TASK REQUIREMENTS:
In your copy, reproduce the entries exactly as they are, minus the images.
RECORDS SHOWN: Begin
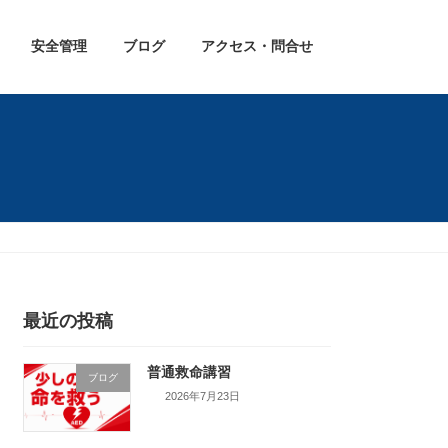
安全管理
ブログ
アクセス・問合せ
最近の投稿
普通救命講習
ブログ
2026年7月23日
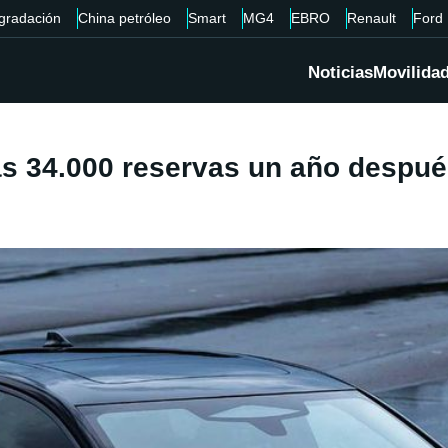
gradación
China petróleo
Smart
MG4
EBRO
Renault
Ford
Noticias
Movilida
as 34.000 reservas un año despué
RECORDS SHOWN: End
EXERCISE RESULT:
安全管理
ブログ
アクセス・問合せ
最近の投稿
普通救命講習
ブログ
2026年7月23日
gradación
China petróleo
Smart
MG4
EBRO
Renault
Ford
Noticias
Movilida
as 34.000 reservas un año despué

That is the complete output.